Sie verstoße gegen das Grundrecht auf Gewährleistung eines „menschenwürdigen Existenzminimums“, heißt es in einem Beschluss des Bundesverfassungsgerichts, der am Donnerstag veröffentlicht wurde. Die Entscheidung betrifft konkret alleinstehende Erwachsene, die in Sammelunterkünften wohnen und sich seit mindestens 18 Monaten rechtmäßig in Deutschland aufhalten.
Ihnen hatte der Gesetzgeber ab dem 1. September 2019 einen um zehn Prozent geringeren Bedarf an existenzsichernden Leistungen zugeschrieben. Es sei nicht erkennbar, dass man in den Sammelunterkünften regelmäßig tatsächlich Einsparungen durch gemeinsames Wirtschaften erziele, die eine Absenkung der Leistungen tragen würden, so die Karlsruher Richter. Der Gesetzgeber könne zwar grundsätzlich auch eine von den Bedürftigen nicht genutzte, ihnen aber „an sich tatsächlich eröffnete und zumutbare Möglichkeit von Einsparungen“ berücksichtigen, doch fehle es an „hinreichend tragfähigen Anhaltspunkten“ für die Annahme, dass die Voraussetzungen dafür in den Sammelunterkünften tatsächlich gegeben seien. Die Verfassungswidrigkeit führt allerdings nicht zur Nichtigkeit des entsprechenden Abschnitts im Asylbewerberleistungsgesetz.
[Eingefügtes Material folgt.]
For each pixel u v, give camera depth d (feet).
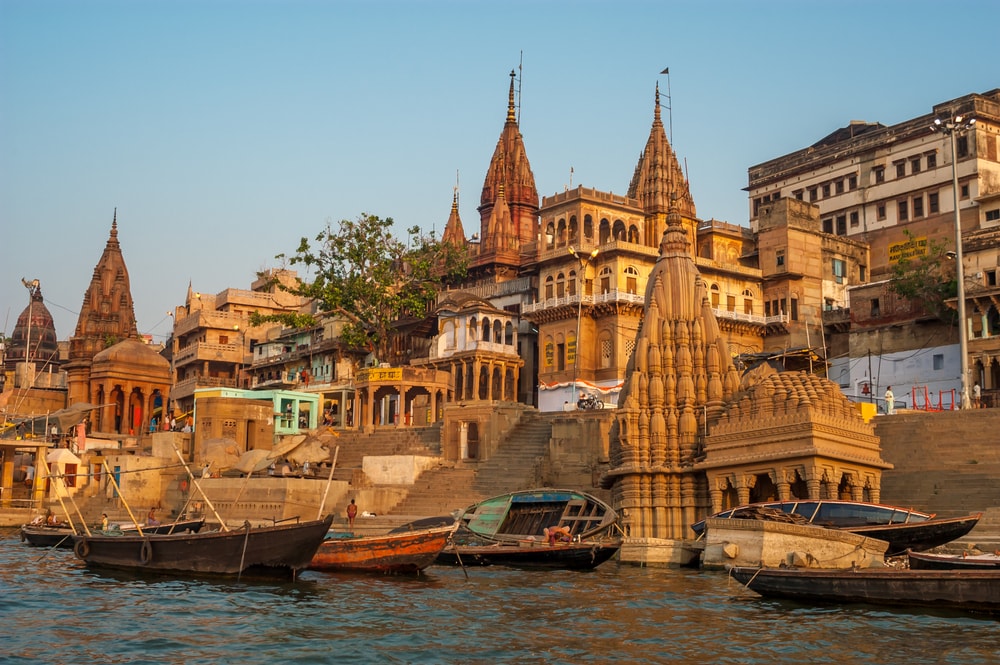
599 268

Die fortdauernde Anwendung der Norm sei anzuordnen, da das grundrechtlich garantierte Existenzminimum sonst nicht gesichert sei, so das Verfassungsgericht. Künftig sollen die Leistungen nach Maßgabe der Regelbedarfsstufe 1 berechnet werden. Die bereits bestandskräftigen Leistungsbescheide bleiben unberührt, soweit Leistungszeiträume vor Bekanntgabe der Entscheidung betroffen sind (Beschluss vom 19. Oktober 2022, 1 BvL 3/21).